At a glance, the frame of the Mini appears much the same as that of the larger bike, but closer examination shows otherwise. To this writer, the frame of the Mini looks like a 'productionised' version of the original frame, which in comparison looks more like a prototype. Perhaps this is what the larger one would have looked like if someone with as much of an eye for costs as perfection had readied it for production – like the three Lines Brothers, the people behind the Triang(le) company (three lines…triangle…get it?).
The new small Moulton covered a wide range of conventional frame sizes. The original Moulton, though very long, had been designed to accommodate most adults of either sex. Those left out, from kids upwards, would now be covered by the new entrant; kids and adult versions were made possible by fitting suitably sized handlebars, stem, seat post and crankset, one of the benefits of the open-style frame. There would be much overlap between the adult versions and the larger Moultons, so many folk would be well served by either (the writer, 170cm, included).
The small Moulton was a success, but it was not enough to save the by-then ailing Moulton company; Raleigh took over and continued production of Moultons, big and small, in 1967. Ever searching for subtle ways to cut costs, Raleigh got carried away and unsubtly omitted the front suspension on some versions of the Mini, with consequences Alex Moulton would likely have predicted (had they been inclined to listen to him). Raleigh-built Moultons lingered until 1974.
This example began life as a 'Super 4', a model primarily intended for adult (up to 178cm/5' 10”) use, though it was advertised as being small enough for six year olds (and small 15 year olds). The bike retains its original finish and still looks half presentable from a distance, despite extensive battle scarring.

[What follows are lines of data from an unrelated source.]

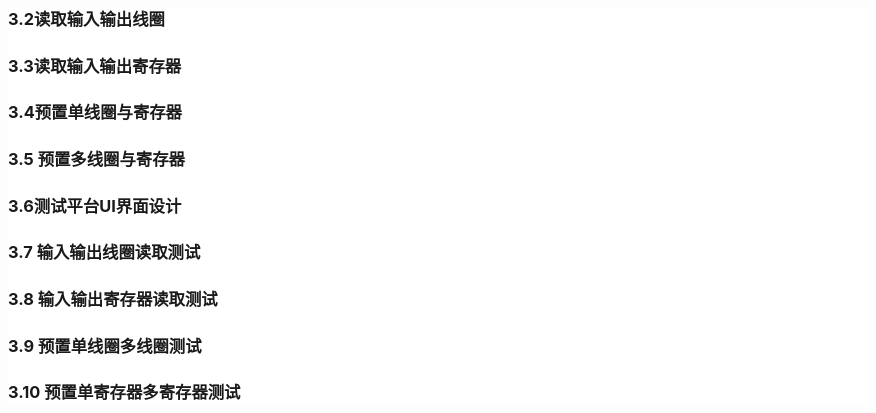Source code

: 

### 3.2读取输入输出线圈
### 3.3读取输入输出寄存器
### 3.4预置单线圈与寄存器
### 3.5 预置多线圈与寄存器
### 3.6测试平台UI界面设计
### 3.7 输入输出线圈读取测试
### 3.8 输入输出寄存器读取测试
### 3.9 预置单线圈多线圈测试
### 3.10 预置单寄存器多寄存器测试

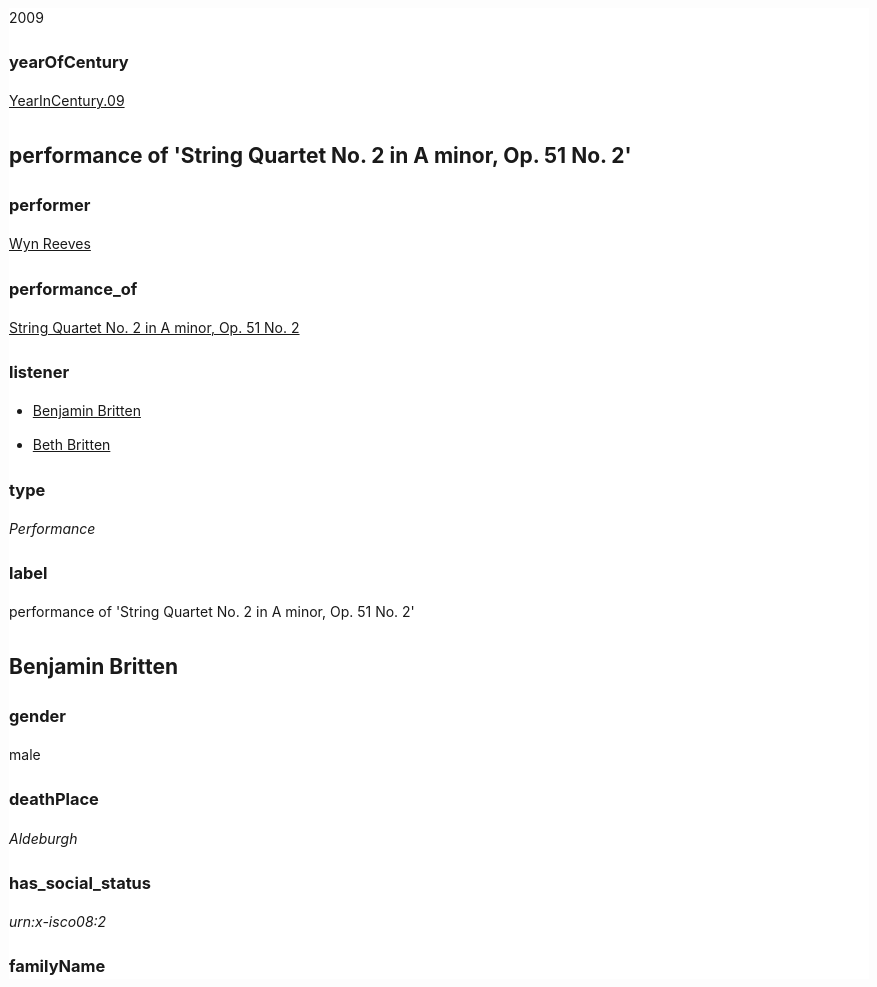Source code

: 
2009

### yearOfCentury


[YearInCentury.09](#YearInCentury.09)

## performance of 'String Quartet No. 2 in A minor, Op. 51 No. 2'

### performer


[Wyn Reeves](#Wyn-Reeves)

### performance_of


[String Quartet No. 2 in A minor, Op. 51 No. 2](#String-Quartet-No.-2-in-A-minor-Op.-51-No.-2)

### listener

 - [Benjamin Britten](#Benjamin-Britten)

 - [Beth Britten](#Beth-Britten)

### type


*Performance*

### label


performance of 'String Quartet No. 2 in A minor, Op. 51 No. 2'

## Benjamin Britten

### gender


male

### deathPlace


*Aldeburgh*

### has_social_status


*urn:x-isco08:2*

### familyName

The '4' in the model name refers to the four speed Sturmey Archer hub that was originally fitted. That has been replaced by a 1960s Fichtel and Sachs Duomatic hub, a wonderful device used as original equipment on the Mini Moulton 'automatic'. The change has obviated the need for rear controls and cables, reduced maintenance and improved the appearance, all while transforming the riding experience. Yes, I like the Duomatic.
Generally, Moulton Minis were fitted with chrome plated steel components, and I've replaced most of them with alloy equivalents. This example (original hub 10/65, frame 893522) came with alloy rims, one of which is unusable. Whatever the material, the wheels are an oddball size; '298' ETRTO. New alloy rims are unavailable and in any case the choice of tyres is very limited, so I took a chance and found that the more common 305-size rims shod with Primo Comets fit quite nicely. And they do allow the bike to roll very well. I've also used suspension inserts, front and rear, to raise the ride height slightly for more pedal clearance.
Taking the newly rebuilt small Moulton for a first spin was an uneasy experience. The bike felt twitchy and not terribly stable, and I wondered what I had gotten myself into. That impression faded, the twitchiness morphing into unparalleled manoeuvrability, with stability comparable to that of any other bike (as long as two hands are on the bars). Nevertheless, large pavement irregularities are to be feared; beyond that the light weight, duomatic and manoeuvrability make it a fun ride.
With thanks to
The marvellous Moulton mini, Paul Grogan, 2007
Wheelbase (measured): 98.3cm
Length overall: 139cm (without shopper bag); 144cm (with)
Weight: 12 kg; as modified, including shopper bag
Wheels/tyres: 305 x 37; Primo Comet
Geared hub: 1960s Fichtel and Sachs Duomatic, slightly rust enhanced
Gearing: 53/14 = 51 and 69.4 gear inches
Materials: Lugless steel frame; round section tubing, except for main beam. Components all alloy except for original steel front hub, mudguards, headset. Wrights saddle.